Queen Victoria 24 May 1819 – 22 January 1901) was Queen of the United Kingdom of Great Britain and Ireland from 20 June 1837 until her death. On 1 May 1876, she adopted the additional title of Empress of India.

Victoria was the daughter of Prince Edward, Duke of Kent and Strathearn, the fourth son of King George III. Both the Duke and the King died in 1820, and Victoria was raised under close supervision by her mother, Princess Victoria of Saxe-Coburg-Saalfeld. She inherited the throne at the age of 18, after her father’s three elder brothers had all died, leaving no surviving legitimate children. The United Kingdom was already an established constitutional monarchy, in which the sovereign held relatively little direct political power. Privately, Victoria attempted to influence government policy and ministerial appointments; publicly, she became a national icon who was identified with strict standards of personal morality.

Lord Melbourne was Prime Minister when Victoria became queen. Melbourne was fifty-eight and a widower. Melbourne’s only child had died and he treated Victoria like his daughter.

Queen Victoria and Melbourne became very close. An apartment was made available for Lord Melbourne at Windsor Castle and it was estimated that he spent six hours a day with the queen. Victoria’s feelings for Melbourne were clearly expressed in her journal. On one occasion she wrote: “he is such an honest, good kind-hearted man and is my friend, I know it.”

Queen Victoria’s cousin, Prince Albert of Saxe-Coburg, visited London in 1839. Victoria immediately fell in love with Albert and although he initially had doubts about the relationship, the couple were eventually married in February 1840. Their nine children married into royal and noble families across the continent, tying them together, earning her the sobriquet “the grandmother of Europe”, and spreading haemophilia to several royal families.

Prince Albert died of typhoid fever in December 1861.

After Albert’s death in 1861, Victoria plunged into deep mourning and avoided public appearances. As a result of her seclusion, republicanism temporarily gained strength, but in the latter half of her reign, her popularity recovered.

Her Golden and Diamond Jubilees were times of public celebration. Victoria continued to carry out her constitutional duties however, she completely withdrew from public view and now spent most of her time in the Scottish Highlands at her home at Balmoral Castle.

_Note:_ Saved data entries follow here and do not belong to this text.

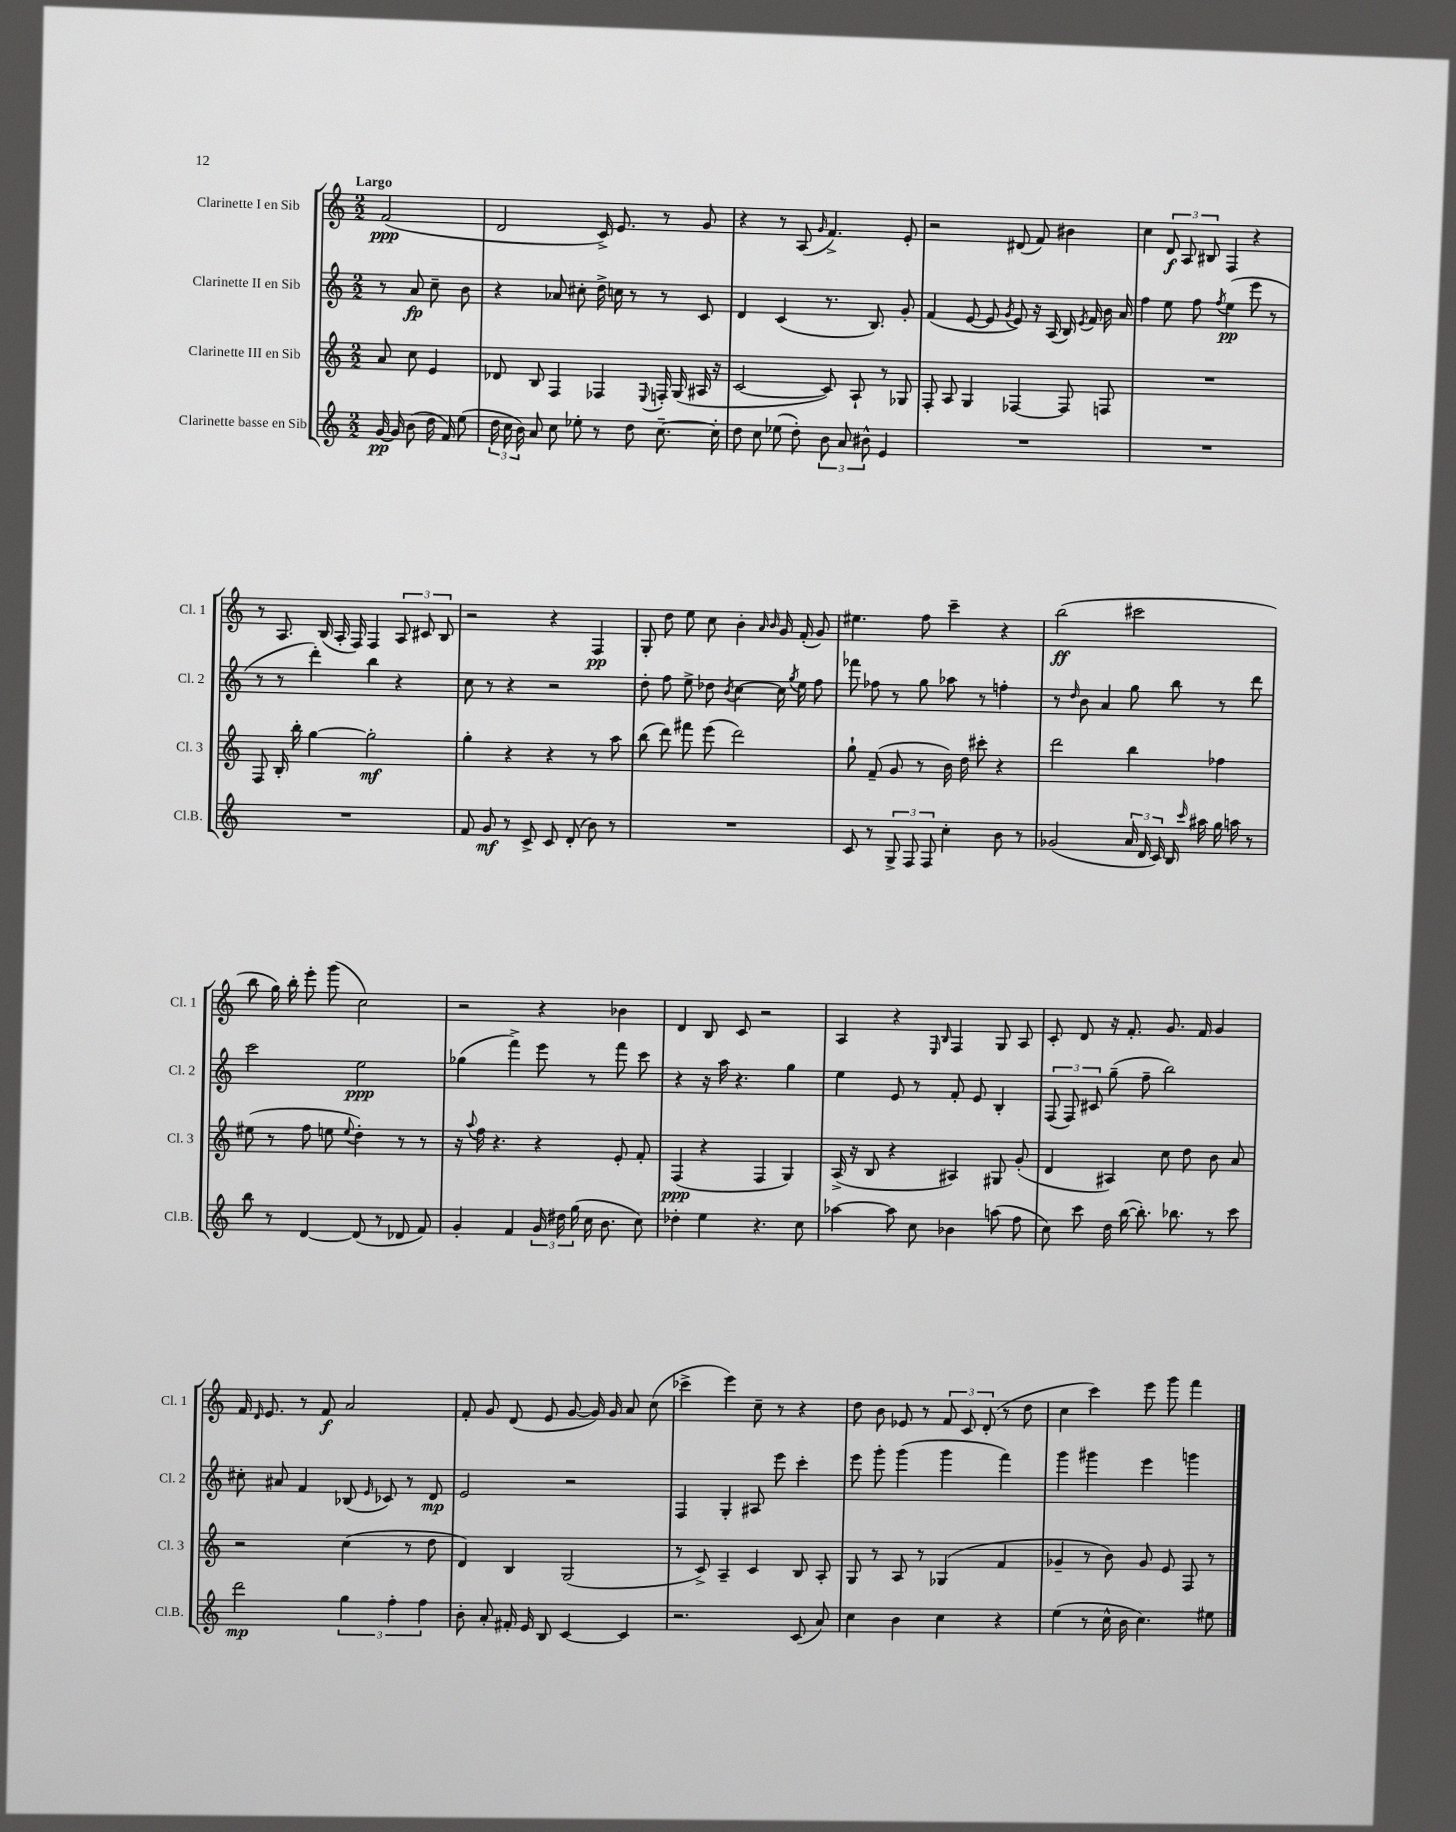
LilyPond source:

<<
\new StaffGroup <<
\new Staff = "s0" \with { instrumentName = "Clarinette I en Sib" shortInstrumentName = "Cl. 1" } {
    \clef treble \key c \major \numericTimeSignature \time 2/2 \partial 2 \tempo "Largo"
    \autoBeamOff f'2\ppp( |
    d'2 c'16->) e'8. r8 g'8 |
    r4 r8 a8( \grace { g'16 } f'4.->) e'8-. |
    r2 dis'8( f'8) bis'4 |
    c''4 \tuplet 3/2 { d'8\f a8 bis8 } f4 r4 |
    r8 a8. b16( a16-. f16) f4 \tuplet 3/2 { a8 cis'8 b8 } |
    r2 r4 f4\pp |
    g8-. d''8 e''8 c''8 b'4-. \grace { a'16 b'16 } g'16 f'16-.( g'8) |
    eis''4. f''8 c'''4-- r4 |
    b''2\ff( cis'''2 |
    b''8 g''16) b''16-. e'''8-. g'''8( c''2) |
    r2 r4 bes'4 |
    d'4 b8 c'8 r2 |
    a4 r4 \grace { e16 b16 } f4 g8 a8 |
    c'8-. d'8 r16 f'8.-. g'8. f'16 g'4 |
    f'16 \grace { d'16 } e'8. r8 f'8\f a'2 |
    f'8-. g'8 d'8( e'8 g'8~ g'16) g'16 a'8 c''8( |
    ces'''4-> e'''4) c''8-- r8 r4 |
    d''8 b'8 ees'8 r8 \tuplet 3/2 { f'8 c'8 d'8-.( } r8 d''8 |
    c''4 c'''4) e'''8 g'''8 f'''4 \bar "|." |
}
\new Staff = "s1" \with { instrumentName = "Clarinette II en Sib" shortInstrumentName = "Cl. 2" } {
    \clef treble \key c \major \numericTimeSignature \time 2/2 \partial 2
    \autoBeamOff r8 a'8\fp c''8-- b'8 |
    r4 aes'8 cis''8-. d''16-> c''16 r8 r8 c'8 |
    d'4 c'4( r8. b8.) g'8-. |
    f'4( e'8~ e'8 \acciaccatura { g'8 } e'8) r16 a16( b16) \acciaccatura { e'8 } f'16 b'16 a'16 |
    f''4 e''8 f''8 \acciaccatura { f''8 } e''4\pp( e'''8 r8 |
    r8 r8 d'''4-.) b''4 r4 |
    c''8 r8 r4 r2 |
    d''8-. f''8 e''8-> des''8 \acciaccatura { b'8 } c''4~ c''16 \acciaccatura { g''8 } e''16 f''8 |
    fes'''8 fes''8 r8 g''8 aes''8 r8 f''4-. |
    r8 \grace { d''16 } b'8 a'4 g''8 b''8 r8 d'''8 |
    c'''2 e''2\ppp |
    ges''4( f'''4->) e'''8 r8 f'''8 c'''8 |
    r4 r16 a''16 r4. g''4 |
    e''4 e'8 r8 f'8-. e'8 b4-. |
    \tuplet 3/2 { f8( f8) cis'8 } g''8--( f''8-- b''2) |
    cis''8-. ais'8 f'4 bes8( \grace { e'16 } ces'8) r8 d'8\mp |
    e'2 r2 |
    f4 g4-. ais8 e'''8 c'''4-. |
    e'''8 g'''8-. g'''4( g'''4 f'''4) |
    g'''4 gis'''4 e'''4 g'''4 \bar "|." |
}
\new Staff = "s2" \with { instrumentName = "Clarinette III en Sib" shortInstrumentName = "Cl. 3" } {
    \clef treble \key c \major \numericTimeSignature \time 2/2 \partial 2
    \autoBeamOff a'8 c''8 e'4 |
    des'8 b8 f4 fes4 \appoggiatura { e8 } f16-. g16( ais16 r16 |
    c'2~ c'8) a8-! r8 ges8 |
    f8-. a8 g4 fes4~ fes8 f8 |
    R1 |
    f8 b16-. b''16-. g''4~ g''2-.\mf |
    g''4-. r4 r4 r8 a''8 |
    b''8( d'''8) fis'''8 e'''8( d'''2) |
    g''8-! f'8--( g'8 r8 b'16) d''16 cis'''8-. r4 |
    d'''2 b''4 fes''4 |
    eis''8( r8 f''8 e''8 \appoggiatura { e''8 } d''4-.) r8 r8 |
    r16 \appoggiatura { a''8 } f''16 r4. r4 e'8-. f'8-. |
    f4\ppp( r4 f4 g4) |
    a16->( r16 b8 r4 ais4) gis8 g'8-.( |
    d'4 ais4) c''8 d''8 b'8 a'8 |
    r2 c''4( r8 d''8 |
    d'4) b4 g2( |
    r8 c'8->) a4-- c'4 b8 a8-. |
    g8 r8 a8 r8 ges4( f'4 |
    ges'4-- r8 b'8) ges'8 e'8 f8 r8 \bar "|." |
}
\new Staff = "s3" \with { instrumentName = "Clarinette basse en Sib" shortInstrumentName = "Cl.B." } {
    \clef treble \key c \major \numericTimeSignature \time 2/2 \partial 2
    \autoBeamOff g'16~\pp g'16 b'8( d''16 f'16) e''8( |
    \tuplet 3/2 { d''16 c''16 b'16) } a'8 c''8 ees''8-. r8 d''8 c''8.~-- c''16-. |
    d''8 c''8 ees''8( d''8-.) \tuplet 3/2 { b'8 a'8 bis'8-^ } e'4 |
    R1 |
    R1 |
    R1 |
    f'8 g'8\mf r8 c'8-> c'8 d'8-.( b'8) r8 |
    R1 |
    c'8 r8 \tuplet 3/2 { g8-> f8 f8 } c''4-. b'8 r8 |
    ges'2( \tuplet 3/2 { a'16 d'16 c'16) } b16 \grace { c'''16 } ais''16 g''16 a''16 r8 |
    b''8 r8 d'4~ d'8( r8 des'8 f'8) |
    g'4-. f'4 \tuplet 3/2 { g'16 dis''16 g''16( } c''16 b'8. c''8) |
    des''4-. e''4 r4. c''8 |
    aes''4~ aes''8 c''8 bes'4 a''8( f''8 |
    c''8) c'''8 d''16 b''16~( b''8.-.) bes''8. r8 c'''8 |
    d'''2\mp \tuplet 3/2 { g''4 f''4-. f''4 } |
    b'8-. a'8-. fis'16-. e'16 b8 c'4~ c'4 |
    r2. c'8( a'8) |
    c''4 b'4 c''4 r4 |
    e''4( r8 c''16-^ b'16 c''4.) eis''8 \bar "|." |
}
>>
>>
\layout { \context { \Score \remove "Bar_number_engraver" } }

Victoria even refused requests from her government to open Parliament in person. Politicians began to question whether Victoria was earning the money that the State paid her.

Her reign of 63 years and seven months was longer than that of any of her predecessors and is known as the Victorian era.

Victoria spent the Christmas of 1900 at Osborne House on the Isle of Wight. Rheumatism in her legs had rendered her lame, and her eyesight was clouded by cataracts.

She died on Tuesday 22 January 1901, at half past six in the evening, at the age of 81. Her son and successor, King Edward VII, and her eldest grandson, Emperor Wilhelm II, were at her deathbed. Her favourite pet Pomeranian, Turi, was laid upon her deathbed as a last request.

In 1897, Victoria had written instructions for her funeral, which was to be military as befitting a soldier’s daughter and the head of the army, and white instead of black. On 25 January, Edward, Wilhelm and Prince Arthur, Duke of Connaught, helped lift her body into the coffin. She was dressed in a white dress and her wedding veil.